WHAT YOU WILL DO: Please return the lines of the data that contain "paint".

DATASET RECORDS:
——————————

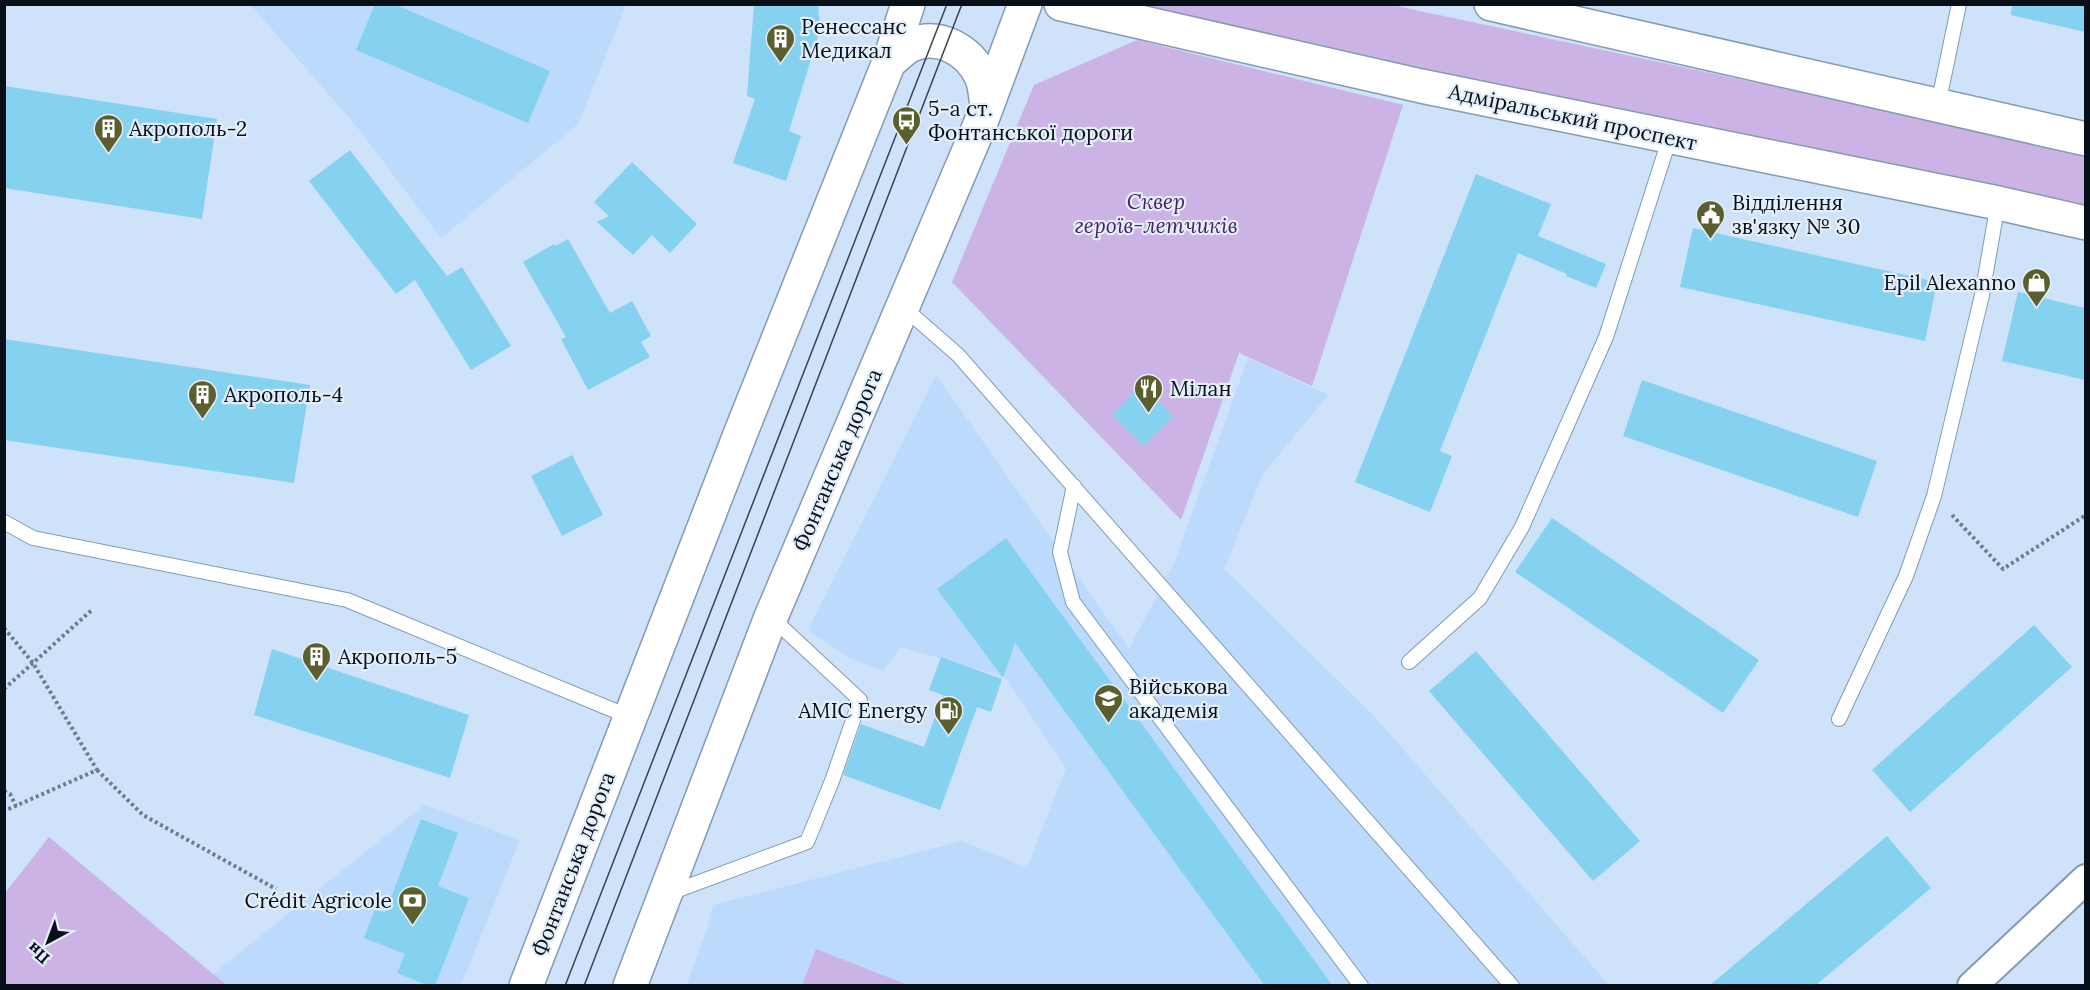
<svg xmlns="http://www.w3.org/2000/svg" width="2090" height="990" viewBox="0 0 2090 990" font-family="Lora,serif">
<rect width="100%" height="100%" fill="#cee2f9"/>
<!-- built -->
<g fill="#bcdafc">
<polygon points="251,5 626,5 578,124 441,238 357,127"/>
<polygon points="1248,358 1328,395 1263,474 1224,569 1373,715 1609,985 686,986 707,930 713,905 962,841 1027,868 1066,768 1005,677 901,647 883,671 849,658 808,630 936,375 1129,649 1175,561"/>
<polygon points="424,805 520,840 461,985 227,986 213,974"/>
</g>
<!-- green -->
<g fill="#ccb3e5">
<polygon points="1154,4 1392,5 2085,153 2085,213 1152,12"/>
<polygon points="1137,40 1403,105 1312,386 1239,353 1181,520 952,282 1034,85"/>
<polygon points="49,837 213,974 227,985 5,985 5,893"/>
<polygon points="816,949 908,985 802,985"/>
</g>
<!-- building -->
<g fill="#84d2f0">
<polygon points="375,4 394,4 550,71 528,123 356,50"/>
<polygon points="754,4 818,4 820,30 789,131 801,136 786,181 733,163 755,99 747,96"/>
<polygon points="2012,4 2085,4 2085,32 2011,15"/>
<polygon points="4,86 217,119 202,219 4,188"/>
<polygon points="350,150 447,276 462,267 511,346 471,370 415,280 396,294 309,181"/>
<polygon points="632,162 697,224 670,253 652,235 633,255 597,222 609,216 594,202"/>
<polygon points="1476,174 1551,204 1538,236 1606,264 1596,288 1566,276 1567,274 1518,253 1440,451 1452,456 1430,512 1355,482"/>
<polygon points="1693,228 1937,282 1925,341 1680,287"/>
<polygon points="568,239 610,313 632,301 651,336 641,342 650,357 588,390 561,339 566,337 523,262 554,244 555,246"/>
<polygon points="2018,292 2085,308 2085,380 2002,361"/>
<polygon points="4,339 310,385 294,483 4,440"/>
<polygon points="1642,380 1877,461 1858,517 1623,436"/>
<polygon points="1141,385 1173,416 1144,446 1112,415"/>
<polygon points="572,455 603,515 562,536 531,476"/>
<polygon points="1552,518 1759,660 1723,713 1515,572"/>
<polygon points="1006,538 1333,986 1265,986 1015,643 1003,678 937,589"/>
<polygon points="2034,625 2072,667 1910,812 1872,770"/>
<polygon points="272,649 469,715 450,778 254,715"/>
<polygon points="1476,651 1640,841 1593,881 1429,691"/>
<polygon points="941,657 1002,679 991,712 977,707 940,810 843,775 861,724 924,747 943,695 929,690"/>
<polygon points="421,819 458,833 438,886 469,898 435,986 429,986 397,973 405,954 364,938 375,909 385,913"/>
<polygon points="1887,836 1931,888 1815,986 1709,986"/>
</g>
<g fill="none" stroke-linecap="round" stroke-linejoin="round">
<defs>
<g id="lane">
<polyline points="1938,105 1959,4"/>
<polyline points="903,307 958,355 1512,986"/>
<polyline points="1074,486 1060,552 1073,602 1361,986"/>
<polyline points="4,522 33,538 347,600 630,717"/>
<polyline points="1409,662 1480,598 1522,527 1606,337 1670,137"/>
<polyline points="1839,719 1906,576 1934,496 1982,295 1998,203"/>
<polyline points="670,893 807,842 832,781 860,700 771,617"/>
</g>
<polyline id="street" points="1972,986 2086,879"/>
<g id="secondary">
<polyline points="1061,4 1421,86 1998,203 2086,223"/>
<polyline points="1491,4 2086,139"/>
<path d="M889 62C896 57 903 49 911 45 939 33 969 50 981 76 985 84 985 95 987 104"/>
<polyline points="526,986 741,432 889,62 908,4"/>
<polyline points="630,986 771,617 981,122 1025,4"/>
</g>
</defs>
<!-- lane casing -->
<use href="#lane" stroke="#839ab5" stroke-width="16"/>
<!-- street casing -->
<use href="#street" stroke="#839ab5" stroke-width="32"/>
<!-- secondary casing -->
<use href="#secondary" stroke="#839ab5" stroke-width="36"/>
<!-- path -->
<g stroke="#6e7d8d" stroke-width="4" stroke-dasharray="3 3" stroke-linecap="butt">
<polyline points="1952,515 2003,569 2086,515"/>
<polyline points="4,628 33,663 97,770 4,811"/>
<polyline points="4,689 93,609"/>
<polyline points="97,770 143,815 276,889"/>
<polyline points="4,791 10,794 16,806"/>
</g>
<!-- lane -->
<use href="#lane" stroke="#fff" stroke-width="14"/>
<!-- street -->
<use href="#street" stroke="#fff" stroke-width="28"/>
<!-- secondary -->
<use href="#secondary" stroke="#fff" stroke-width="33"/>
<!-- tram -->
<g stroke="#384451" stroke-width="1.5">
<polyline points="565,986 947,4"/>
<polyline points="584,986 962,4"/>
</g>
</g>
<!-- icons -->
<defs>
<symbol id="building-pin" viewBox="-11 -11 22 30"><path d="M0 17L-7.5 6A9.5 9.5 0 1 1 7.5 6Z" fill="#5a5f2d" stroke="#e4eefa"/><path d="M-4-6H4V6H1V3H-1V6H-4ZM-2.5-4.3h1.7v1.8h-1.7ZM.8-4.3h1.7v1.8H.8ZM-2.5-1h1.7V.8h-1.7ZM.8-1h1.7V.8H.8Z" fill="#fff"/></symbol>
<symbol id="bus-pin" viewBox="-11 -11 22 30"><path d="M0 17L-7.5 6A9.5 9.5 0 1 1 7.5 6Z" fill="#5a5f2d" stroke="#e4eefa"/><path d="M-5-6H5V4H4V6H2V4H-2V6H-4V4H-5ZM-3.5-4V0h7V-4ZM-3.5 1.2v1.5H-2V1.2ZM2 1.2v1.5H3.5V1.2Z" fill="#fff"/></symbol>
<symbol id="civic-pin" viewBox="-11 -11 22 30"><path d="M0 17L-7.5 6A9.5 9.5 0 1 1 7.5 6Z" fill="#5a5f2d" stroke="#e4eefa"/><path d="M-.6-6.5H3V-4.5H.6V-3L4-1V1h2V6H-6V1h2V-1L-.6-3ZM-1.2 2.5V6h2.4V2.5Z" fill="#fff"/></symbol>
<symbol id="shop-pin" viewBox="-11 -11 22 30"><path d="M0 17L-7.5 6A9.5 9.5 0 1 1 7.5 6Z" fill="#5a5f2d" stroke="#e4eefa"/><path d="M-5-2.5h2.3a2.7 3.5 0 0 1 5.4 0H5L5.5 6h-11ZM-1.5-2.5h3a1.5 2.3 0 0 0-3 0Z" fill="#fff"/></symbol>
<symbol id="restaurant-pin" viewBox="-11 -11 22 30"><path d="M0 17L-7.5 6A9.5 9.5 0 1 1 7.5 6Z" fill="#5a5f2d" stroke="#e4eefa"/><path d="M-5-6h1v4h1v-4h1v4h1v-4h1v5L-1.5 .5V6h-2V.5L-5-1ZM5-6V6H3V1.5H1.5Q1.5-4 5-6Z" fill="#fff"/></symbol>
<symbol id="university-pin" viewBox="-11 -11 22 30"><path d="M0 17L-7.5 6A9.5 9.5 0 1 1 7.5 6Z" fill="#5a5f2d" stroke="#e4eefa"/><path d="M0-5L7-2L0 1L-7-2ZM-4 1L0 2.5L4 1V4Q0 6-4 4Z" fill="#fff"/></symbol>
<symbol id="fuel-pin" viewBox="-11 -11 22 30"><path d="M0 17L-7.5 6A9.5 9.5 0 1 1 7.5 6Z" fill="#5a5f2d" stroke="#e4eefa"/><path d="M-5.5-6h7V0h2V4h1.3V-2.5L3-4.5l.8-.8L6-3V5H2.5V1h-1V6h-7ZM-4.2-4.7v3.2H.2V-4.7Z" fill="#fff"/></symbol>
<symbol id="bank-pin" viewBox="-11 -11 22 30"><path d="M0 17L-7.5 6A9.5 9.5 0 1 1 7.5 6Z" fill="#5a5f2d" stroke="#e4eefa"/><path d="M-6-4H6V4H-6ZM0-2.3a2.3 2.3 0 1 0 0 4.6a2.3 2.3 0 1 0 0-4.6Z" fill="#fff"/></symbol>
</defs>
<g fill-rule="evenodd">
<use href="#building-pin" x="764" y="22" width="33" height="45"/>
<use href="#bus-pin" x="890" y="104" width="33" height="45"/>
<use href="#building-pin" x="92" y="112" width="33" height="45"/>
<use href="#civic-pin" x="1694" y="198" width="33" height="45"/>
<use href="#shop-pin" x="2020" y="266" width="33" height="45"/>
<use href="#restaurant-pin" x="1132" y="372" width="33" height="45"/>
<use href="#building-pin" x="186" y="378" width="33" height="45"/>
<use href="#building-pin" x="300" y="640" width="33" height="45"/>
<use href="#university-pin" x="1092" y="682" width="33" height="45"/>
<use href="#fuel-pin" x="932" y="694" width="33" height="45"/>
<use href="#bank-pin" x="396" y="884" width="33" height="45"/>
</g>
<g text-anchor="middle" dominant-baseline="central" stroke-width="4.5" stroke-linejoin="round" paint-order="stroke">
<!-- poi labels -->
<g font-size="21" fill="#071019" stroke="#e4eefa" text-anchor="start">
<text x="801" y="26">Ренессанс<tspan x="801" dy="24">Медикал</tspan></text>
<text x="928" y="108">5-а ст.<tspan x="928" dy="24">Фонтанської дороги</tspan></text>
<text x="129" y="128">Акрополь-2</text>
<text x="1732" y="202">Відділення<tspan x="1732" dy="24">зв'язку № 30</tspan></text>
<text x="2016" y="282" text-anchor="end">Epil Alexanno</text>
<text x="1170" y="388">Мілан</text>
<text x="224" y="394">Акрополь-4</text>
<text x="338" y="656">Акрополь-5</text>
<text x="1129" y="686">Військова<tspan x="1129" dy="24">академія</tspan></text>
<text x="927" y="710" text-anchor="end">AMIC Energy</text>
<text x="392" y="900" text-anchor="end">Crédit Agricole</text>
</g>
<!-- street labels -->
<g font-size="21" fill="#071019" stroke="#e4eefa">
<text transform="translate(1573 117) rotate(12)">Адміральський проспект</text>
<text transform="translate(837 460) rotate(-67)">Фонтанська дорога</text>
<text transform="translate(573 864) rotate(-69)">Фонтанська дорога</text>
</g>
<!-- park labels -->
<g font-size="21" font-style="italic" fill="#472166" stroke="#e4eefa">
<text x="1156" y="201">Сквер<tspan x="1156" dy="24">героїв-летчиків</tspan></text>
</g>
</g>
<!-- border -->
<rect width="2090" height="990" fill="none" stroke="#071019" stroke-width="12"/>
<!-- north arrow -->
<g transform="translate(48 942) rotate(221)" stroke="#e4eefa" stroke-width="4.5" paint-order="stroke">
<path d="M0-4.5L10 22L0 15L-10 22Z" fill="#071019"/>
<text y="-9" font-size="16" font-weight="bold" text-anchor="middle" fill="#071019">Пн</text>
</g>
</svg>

——————————

EXERCISE RESPONSE:
<g text-anchor="middle" dominant-baseline="central" stroke-width="4.5" stroke-linejoin="round" paint-order="stroke">
<g transform="translate(48 942) rotate(221)" stroke="#e4eefa" stroke-width="4.5" paint-order="stroke">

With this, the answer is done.